◆ **Task statement**
Report every line of the records beneath this task that holds the string "Comprar".

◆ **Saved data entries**
[Start of section]

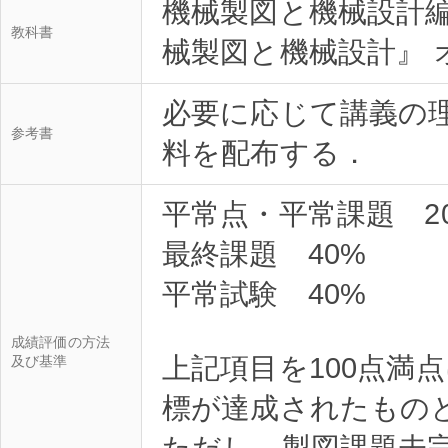
機械製図と機械設計編
教科書
械製図と機械設計』 オ
必要に応じて講義の
参考書
料を配布する．
平常点・平常課題 2
最終課題 40%
平常試験 40%
成績評価の方法
上記項目を100点満
及び基準
標が達成されたもの
ただし，製図課題未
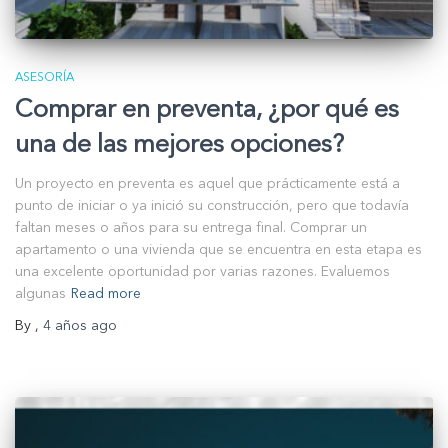
ASESORÍA
Comprar en preventa, ¿por qué es
una de las mejores opciones?
Un proyecto en preventa es aquel que prácticamente está a
punto de iniciar o ya inició su construcción, pero que todavía
faltan meses o años para su entrega final. Comprar un
apartamento o una vivienda que se encuentra en esta etapa es
una excelente oportunidad por varias razones. Evaluemos
algunas
Read more
By
,
4 años
ago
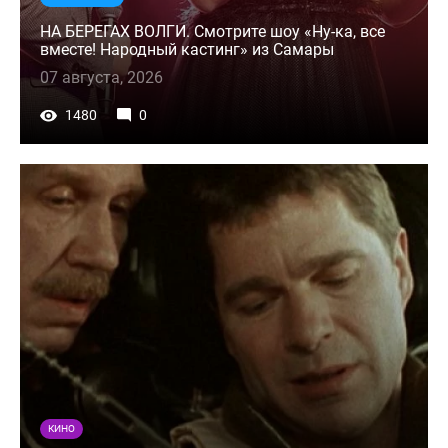
НА БЕРЕГАХ ВОЛГИ. Смотрите шоу «Ну-ка, все
вместе! Народный кастинг» из Самары
07 августа, 2026
1480
0
КИНО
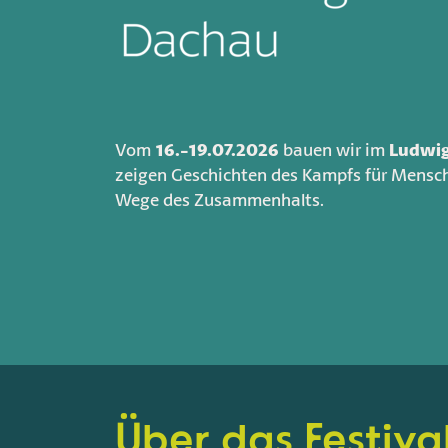
Vom
16.-19.07.2026
bauen wir im
Ludwi
zeigen Geschichten des Kampfs für Mensch
Wege des Zusammenhalts.
Über das Festiva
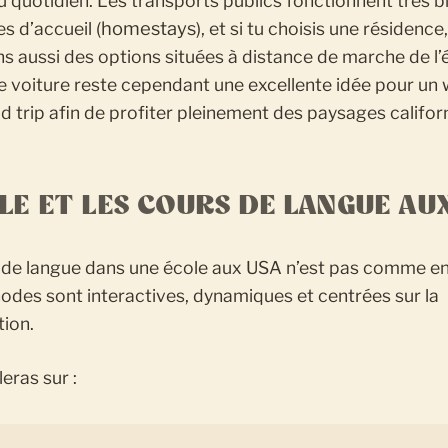
u quotidien. Les transports publics fonctionnent très b
homestays
es d’accueil (
), et si tu choisis une résidence
 aussi des options situées à distance de marche de l’
e voiture reste cependant une excellente idée pour un
d trip afin de profiter pleinement des paysages califor
OLE ET LES COURS DE LANGUE AU
 de langue dans une école aux USA n’est pas comme e
odes sont interactives, dynamiques et centrées sur la
tion.
leras sur :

[End of section]

◆ **Reply to the task**
Comprar en preventa, ¿por qué es
faltan meses o años para su entrega final. Comprar un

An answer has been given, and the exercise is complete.